*** Opening Dataset content ***

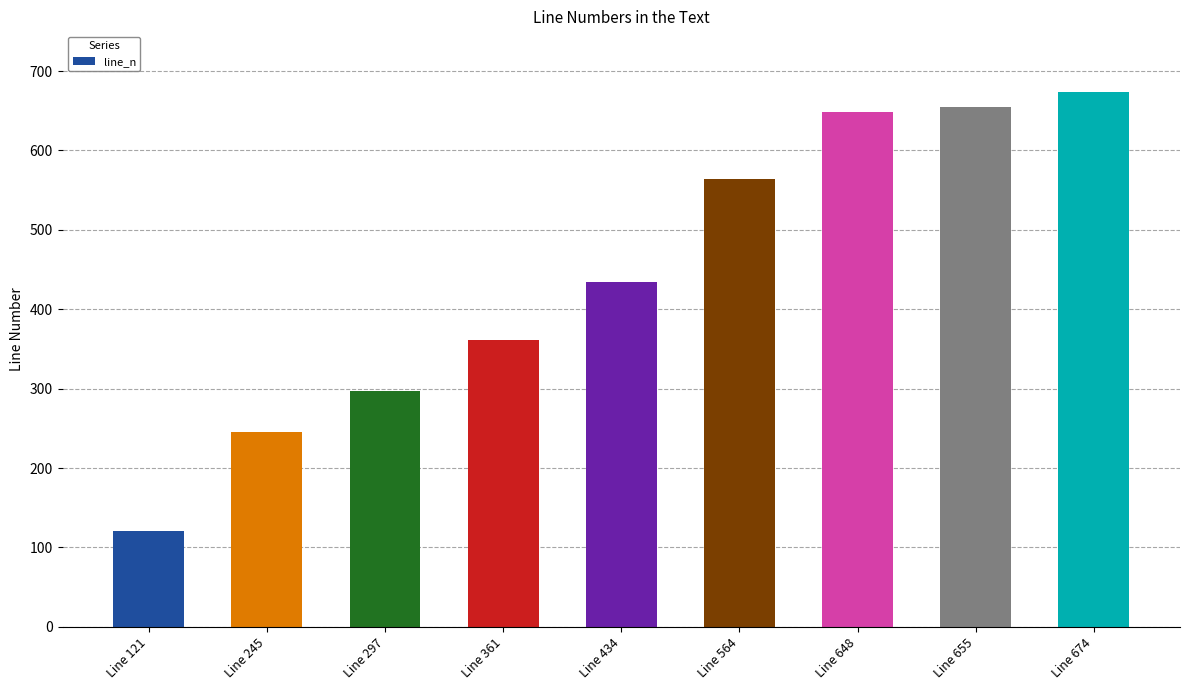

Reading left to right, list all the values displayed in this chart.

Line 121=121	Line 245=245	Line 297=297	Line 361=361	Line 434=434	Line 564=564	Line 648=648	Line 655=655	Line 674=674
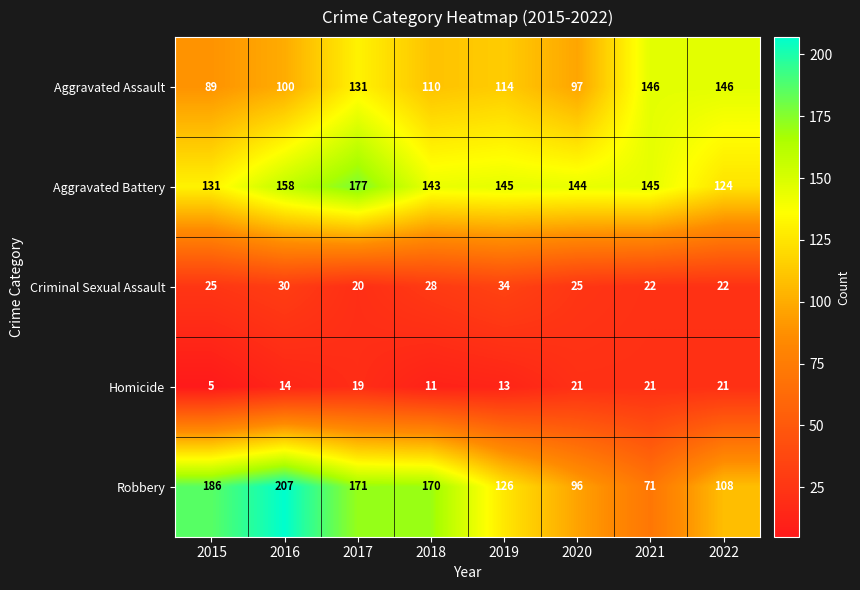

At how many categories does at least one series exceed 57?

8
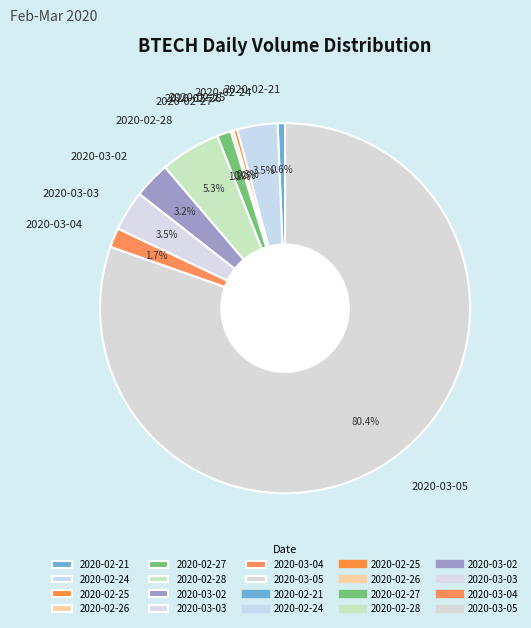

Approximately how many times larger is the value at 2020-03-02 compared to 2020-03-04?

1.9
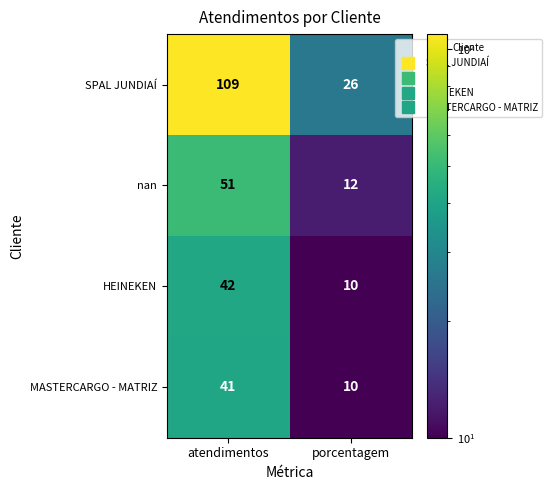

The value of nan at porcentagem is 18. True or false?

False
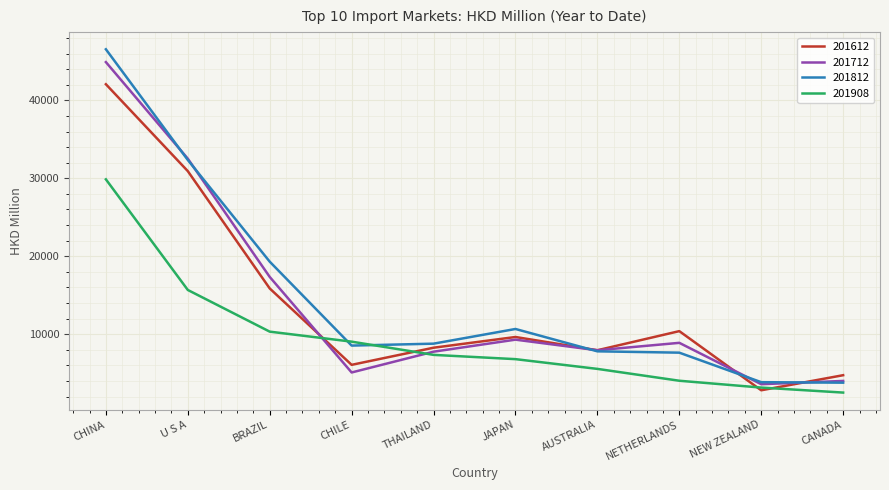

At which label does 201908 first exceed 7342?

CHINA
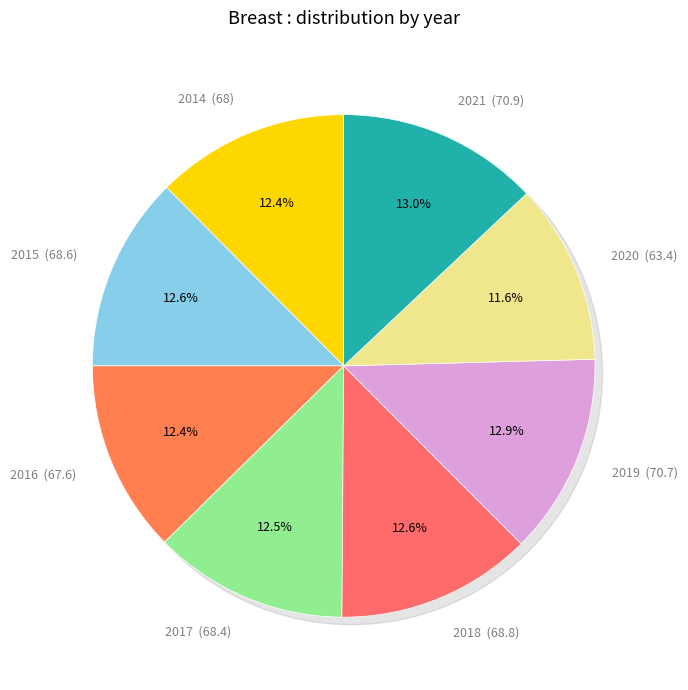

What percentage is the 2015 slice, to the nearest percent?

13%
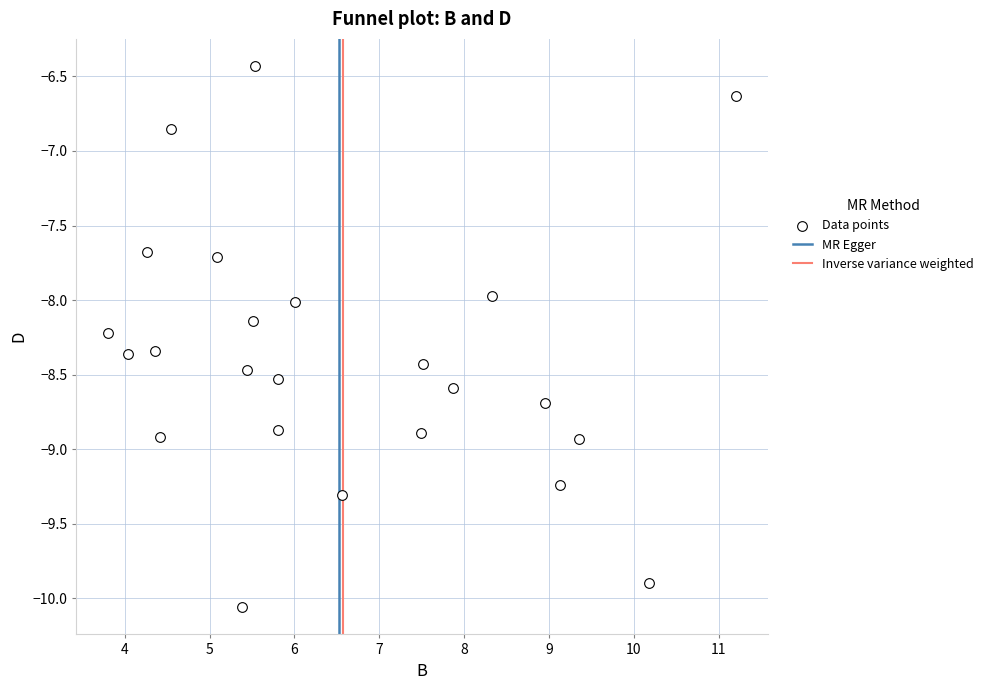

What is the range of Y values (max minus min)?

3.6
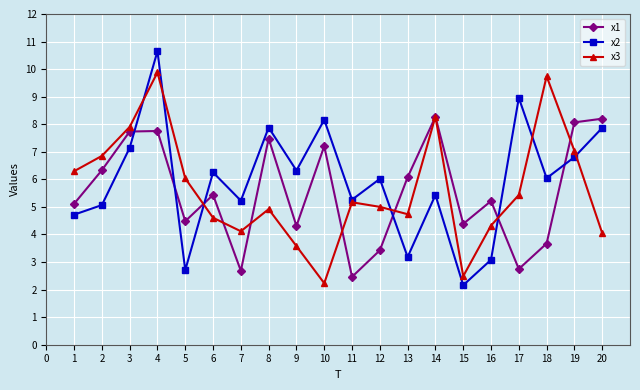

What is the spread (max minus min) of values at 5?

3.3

*** Closing Dataset content ***

Your instructions:
Write out all of the records above word for word, leaving out the pictures.

Exercise response:
Reading left to right, list all the values displayed in this chart.

Line 121=121	Line 245=245	Line 297=297	Line 361=361	Line 434=434	Line 564=564	Line 648=648	Line 655=655	Line 674=674

At how many categories does at least one series exceed 57?

8

Approximately how many times larger is the value at 2020-03-02 compared to 2020-03-04?

1.9

The value of nan at porcentagem is 18. True or false?

False

At which label does 201908 first exceed 7342?

CHINA

What percentage is the 2015 slice, to the nearest percent?

13%

What is the range of Y values (max minus min)?

3.6

What is the spread (max minus min) of values at 5?

3.3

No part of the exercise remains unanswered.